Can you resume the Bunkfest passage after its final sentence and carry it on in the same style?

Source text
○ ○ ○
Bunkfest runs for three days (Friday to Sunday) over the first weekend after the August Bank Holiday, which is usually the first weekend in September. As of 2024, it has two principal venues at the Kinecroft and Bull Croft fields in the centre of Wallingford, with other fringe venues spread throughout the town centre, principally in pubs, clubs, restaurants and cafes.

The festival is intended to appeal to a wide audience and should be thought of as a music festival with broad family appeal. The main stage, in the Kinecroft, features light music and dancing during the day and lively folk, folk-rock and world music acts in the evening. Other venues round the town feature a wide variety of acts ranging from quiet, contemplative folk artists and singer-songwriters to raucous rock bands.

The Cholsey and Wallingford heritage railway line brings people from the main rail network at Cholsey station and includes performances on the train. The festival also includes boat trips on the River Thames operated by Salters Steamers, with live music being played on each boat.
○ ○ ○
Records
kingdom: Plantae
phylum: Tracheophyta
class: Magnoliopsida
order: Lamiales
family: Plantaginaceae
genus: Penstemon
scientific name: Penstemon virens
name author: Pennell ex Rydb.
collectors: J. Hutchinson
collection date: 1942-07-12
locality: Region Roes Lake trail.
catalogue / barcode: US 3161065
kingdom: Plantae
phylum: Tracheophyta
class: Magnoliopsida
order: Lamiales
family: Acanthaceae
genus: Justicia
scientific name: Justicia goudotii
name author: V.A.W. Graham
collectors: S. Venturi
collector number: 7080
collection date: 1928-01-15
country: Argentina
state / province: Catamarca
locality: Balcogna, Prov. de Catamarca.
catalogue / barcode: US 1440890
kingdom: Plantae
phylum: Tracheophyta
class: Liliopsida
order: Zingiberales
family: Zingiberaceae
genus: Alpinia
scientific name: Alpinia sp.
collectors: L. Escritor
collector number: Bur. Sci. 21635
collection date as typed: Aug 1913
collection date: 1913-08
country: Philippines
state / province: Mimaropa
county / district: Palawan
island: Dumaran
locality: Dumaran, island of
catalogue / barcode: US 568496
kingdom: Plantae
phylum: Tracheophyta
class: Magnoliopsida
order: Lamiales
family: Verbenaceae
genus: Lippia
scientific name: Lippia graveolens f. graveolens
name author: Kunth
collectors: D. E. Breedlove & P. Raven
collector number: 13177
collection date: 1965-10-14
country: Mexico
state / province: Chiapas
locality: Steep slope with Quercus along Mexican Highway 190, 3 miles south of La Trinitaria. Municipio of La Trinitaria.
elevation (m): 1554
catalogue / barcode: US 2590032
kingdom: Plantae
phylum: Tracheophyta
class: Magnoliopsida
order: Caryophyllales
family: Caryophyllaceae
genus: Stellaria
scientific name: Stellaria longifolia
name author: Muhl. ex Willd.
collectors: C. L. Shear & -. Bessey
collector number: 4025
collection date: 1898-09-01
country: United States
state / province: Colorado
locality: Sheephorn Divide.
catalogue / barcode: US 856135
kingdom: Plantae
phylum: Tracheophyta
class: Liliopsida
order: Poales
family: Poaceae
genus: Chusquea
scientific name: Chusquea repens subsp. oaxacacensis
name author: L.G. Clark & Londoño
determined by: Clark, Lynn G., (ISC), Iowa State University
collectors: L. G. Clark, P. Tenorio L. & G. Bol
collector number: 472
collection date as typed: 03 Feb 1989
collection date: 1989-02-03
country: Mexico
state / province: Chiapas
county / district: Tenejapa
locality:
○ ○ ○
Exercise answer
There is an abundance of stage and music sights during the festival. There is a main stage line up in which in the 2022 festival featured many artists such as Geno Washington & The RamJam Band, The Blues Band, Rusty Snake, and many more artists throughout the three day festival. The festival attracts between thirty and fifty dance sides. The dance programme varies from year to year, and has included, Cotswold and Border Morris, Appalachian and Eastern European forms, as well as traditional Irish, Scottish and Welsh forms. Additionally, there are Fringe performances in which the music of BunkFest spreads beyond the main stage and into venues around its host town.

BunkFest offers an exclusive "friend of BunkFest" evening for its adult participants. The "Friend of BunkFest" evening consists of a night of live music, complimentary food and adult beverages.

==Performers==
Headline performers have included Bellowhead, Eliza Carthy, Cara Dillon, Oysterband and Chumbawamba.